In 1964, the base GTO engine was a 389 cubic inch topped with a Carter four bbl. carburetor, high compression heads and a moderate lift camshaft. So equipped, output was rated at 325 horsepower. As potent as it was, the hot set-up consisted of a set of three vacuum controlled Rochester two bbl carburetors, known as the tri-power option. Hydraulic lifters and a 10.4:1 compression ratio gave the tri-power its 348 horsepower.
For 1965, a more radical camshaft and improved intake manifolds upped the output of the single carburetor engine to 335 horsepower and the tri-power engine to 360 horsepower.
1966 saw the same line-up available with the XS option; it featured a more radical camshaft and stiffer valve springs. With a functional air intake scoop, it was the first Ram-Air engine. 190 XS engines were built, making it one of the rarer Pontiac GTO options.

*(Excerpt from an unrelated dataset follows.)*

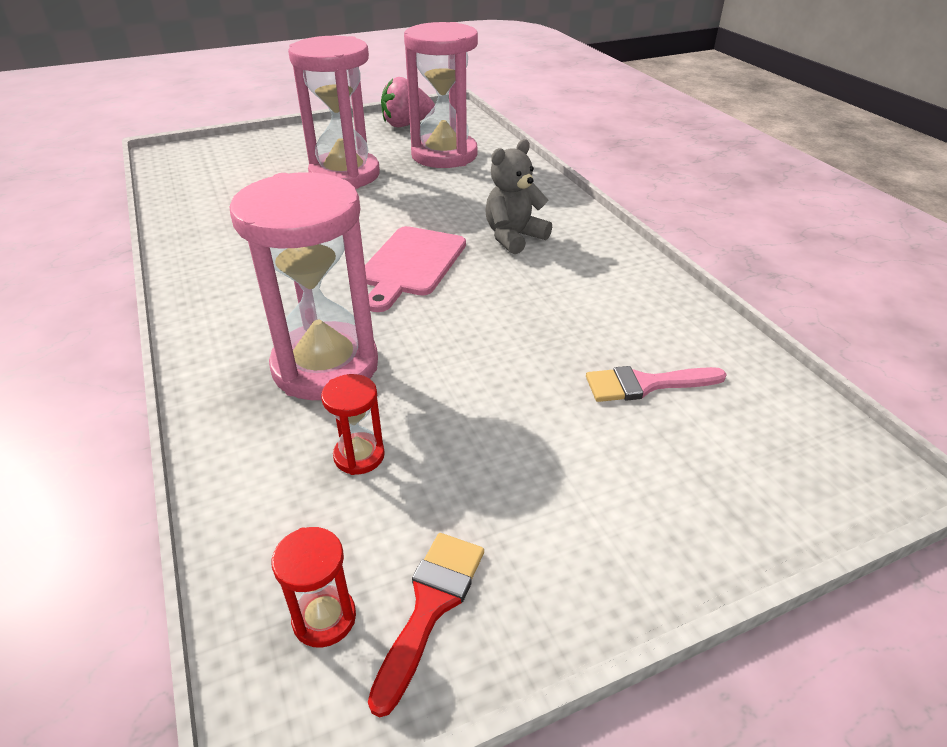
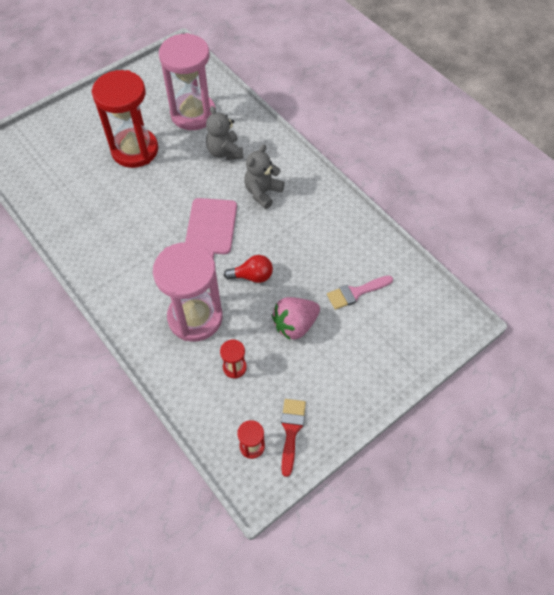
camera: 15 degrees left, 20 degrees up
(345, 175) = (135, 150): pink hourglass -> red hourglass
(406, 124) = (153, 81): pink strawberry -> pink strawberry (295, 325)
(455, 329) = (252, 276): none -> red light bulb
(472, 192) = (225, 152): none -> grey teddy bear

Big changes came in 1967; a GM corporate ban on multi-carburetor engines meant that the legendary tri-power engines were no longer part of the lineup and all GTOs featured the Rochester Quadra-Jet. Anti pollution equipment made its appearance on cars delivered in California. A 400 cubic inch motor, rated at 335 hp, was introduced. Also available was a two bbl carburetor with a tame 8.6:1 compression ratio; output was 255 hp. Two other 400 cubic inch engines, rated at 360 hp, were part of the lineup.
In 1968 a Ram Air II was added with beefed up internal parts and rated at 366 hp. In 1969 the Ram Air IV featured 370 hp via improved heads, a more radical cam, and aluminum intake manifold. This was a serious performance engine and air conditioning was not available.